For my part, I wanted this conference to be a return of sorts and I claimed that it needed to take place in PNG or it wouldn’t take place at all. I think nowadays there is little excuse to keep anthropology far removed from the place where it originates. It is no longer a matter of bringing Pacific and other native scholars to Europe or America for our conferences but rather taking back “our” ideas to the people who help us form them, scholars and non-scholars. If we can’t discuss kula with our partners in the Milne Bay, chances are we haven’t learned much about exchange in these last hundred years…
The idea of hosting the conference in Alotau was met with reluctance by some if not outright opposition. It was indeed a very challenging endeavor, but at that point it had become a non-negotiable clause: a conference on the Massim in the Massim was long overdue. In going ahead with that, Michelle MacCarthy was successful in getting us a $5,000 grant from the Wenner-Gren Foundation. Key to the conference’s success was also the commitment of the presenters to come to Alotau and the participation of local institutions, schools and individuals.
In that sense, the Massim Cultural Foundation played a major role in supporting the conference and all the side events and activities that made it such a hit. Local, Provincial and National Governments, as well as the National Museum and Art Gallery, were all represented during the conference and commitments were made on the occasion to increase collaboration among these to enhance the promotion of the Massim cultural heritage.
We had conceived Malinowski as the departure point of the conference, but not necessarily as its arrival. Yet it was soon clear that some of his ideas and methods were still alive and quite influential in the social sciences. To some degree, all the papers engaged with one or several concepts first raised by Malinowski over a hundred years ago. This necessarily succinct summary does not allow for comments on the individual papers but we are hoping to get the conference proceedings published soon.
Yet what made this conference stand out from other such events was the participation of the Milne Bay people who came to Wanigili daily in great numbers, thanks in part to the fact that attendance to the conference was free. For almost a week, a couple hundred people “camped” on the Wanigili grounds, sharing their knowledge of things Massim in multiple ways. Some of the attendants claimed to have learned about their culture through the books written by anthropologists (as Narokobi put it more than 30 years ago) and were eager to add more nuanced layers to this knowledge in their own ways.
Throughout the Q & A sessions and in the open forum for discussions held after the conference closure, it became manifest that the Massim is the land of anthropologists. Not so much because it has traditionally attracted more anthropologists than other areas (at some point during my fieldwork in Kiriwina there were five of us!) but because Massim people are “village anthropologists,” as a Trobriand friend so eloquently put it when addressing the Hagita High School students. Trobrianders have become masters at analyzing their own cultural practices and beliefs in reflexive ways, often anticipating the researcher’s questions.

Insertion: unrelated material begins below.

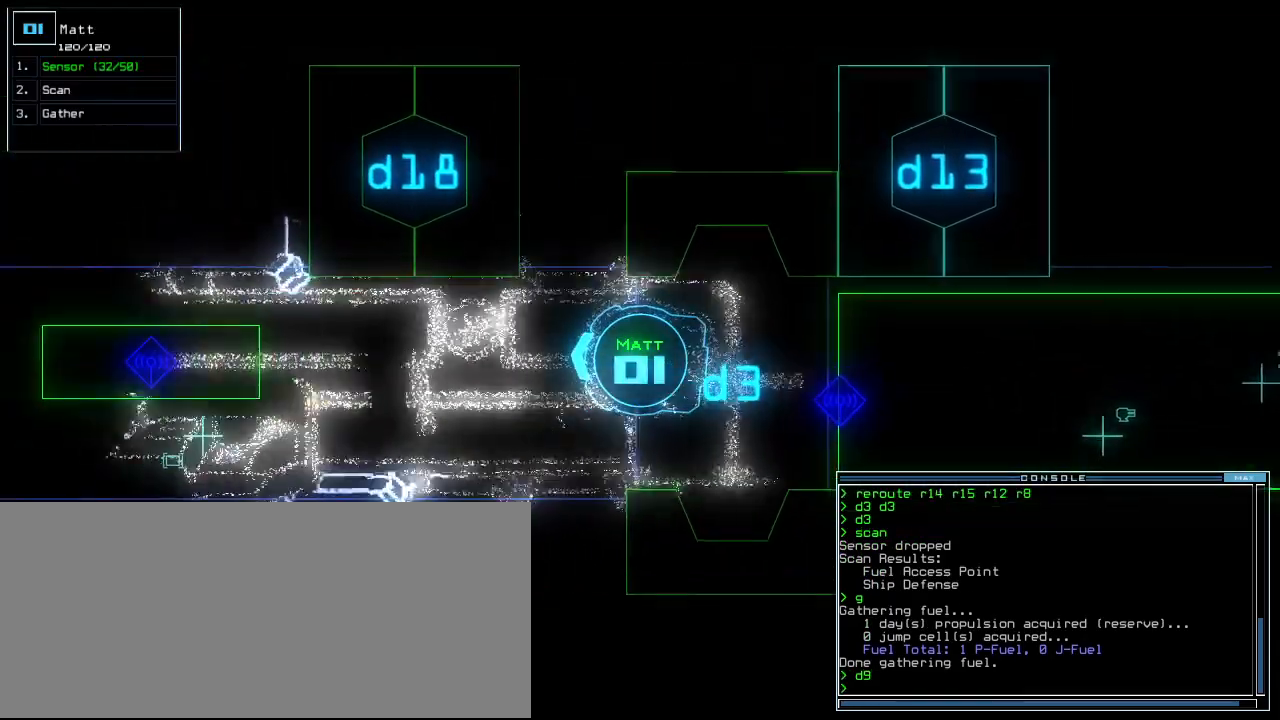
{"keys": ["up"], "events": [[280, "t", "down"], [340, "t", "up"]]}
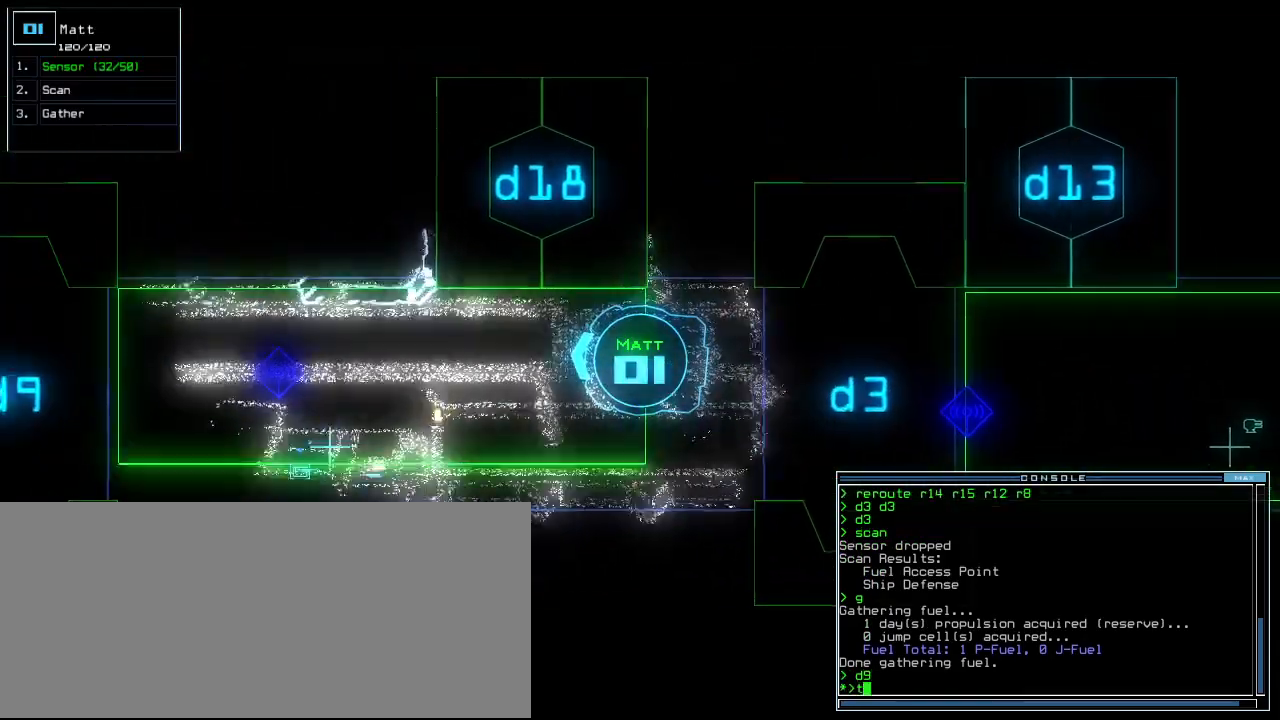
{"keys": ["up"], "events": [[40, "y", "down"], [80, "y", "up"], [240, "semicolon", "down"], [340, "semicolon", "up"]]}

The creative quality of Massim culture was also highlighted when we debated about exchange, with people using a profusion of metaphors and analogies to illustrate those instances in which exchange lies at the heart of the village life. Gardening, mortuary ceremonies and old and new rituals centered most of the dialogues around the papers presented. And of course, kula, that most fascinating of exchanges, still much practiced in the region in ways that are not always those described in the classic literature, owing perhaps to its own changing and creative nature.

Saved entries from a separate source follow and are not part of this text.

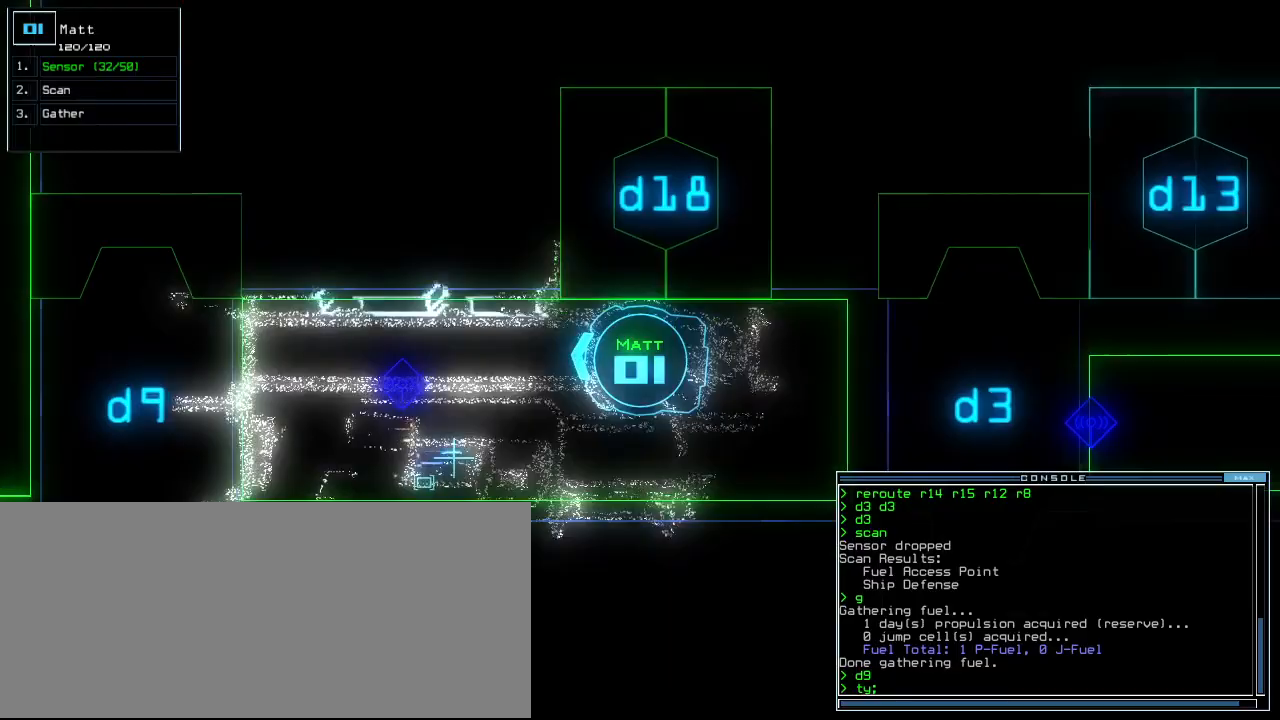
{"keys": ["up"], "events": [[160, "o", "down"], [200, "o", "up"], [300, "o", "down"], [420, "o", "up"]]}
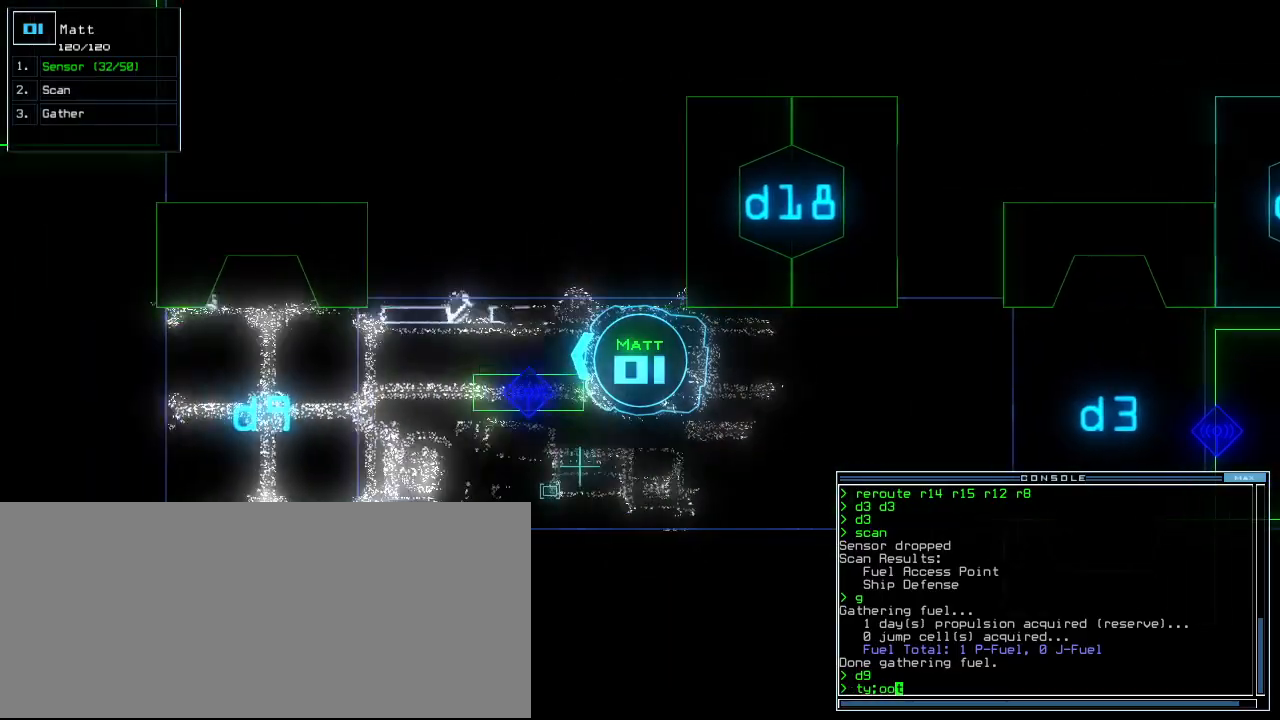
{"keys": ["up"], "events": [[320, "left", "down"], [400, "left", "up"]]}
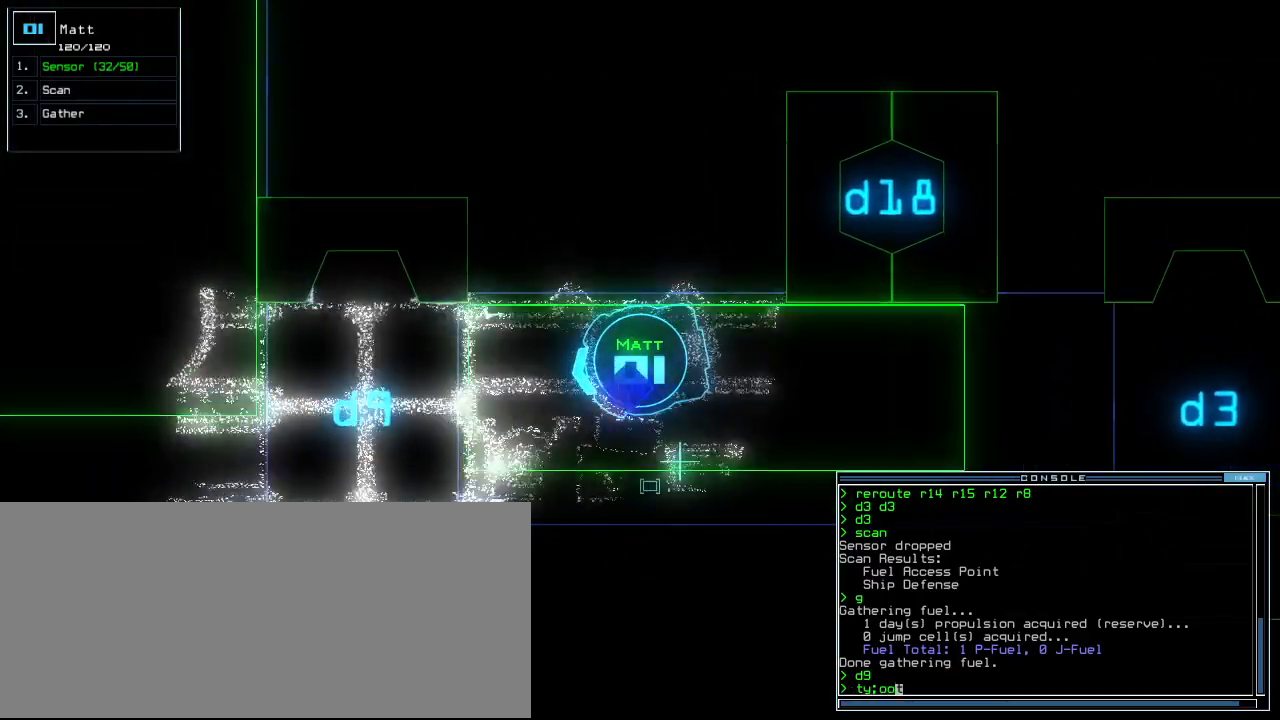
{"keys": ["up"], "events": [[300, "right", "down"], [360, "right", "up"]]}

The people in attendance participated widely with their questions and comments, some of which took on uncommon shapes, such as the telling of a legend or the recounting of a kula path and the people involved in the exchange of valuables. Other forms of participation included the performance of songs and dances, the act of carving and the explanation of carved artworks or simple gestures of remembrance involving genealogies of ancestors and relatives, the stories of history and the history of stories. The various photographic exhibitions on display during the conference provided an additional visual cue to some of those comments, as did the kula valuables and the woodcarvings at the Wanigili Centre.
Overall, it was an intense week with many fruitful outcomes. As the conference convener I am pleased that this event motivated so many people here in the Milne Bay and that we managed to somehow return something to the place where our research originates. I can only hope that we can keep the exchanges going and that more people see the need for these initiatives to move away from academia, one step closer to our interlocutors. After all, they too are anthropologists.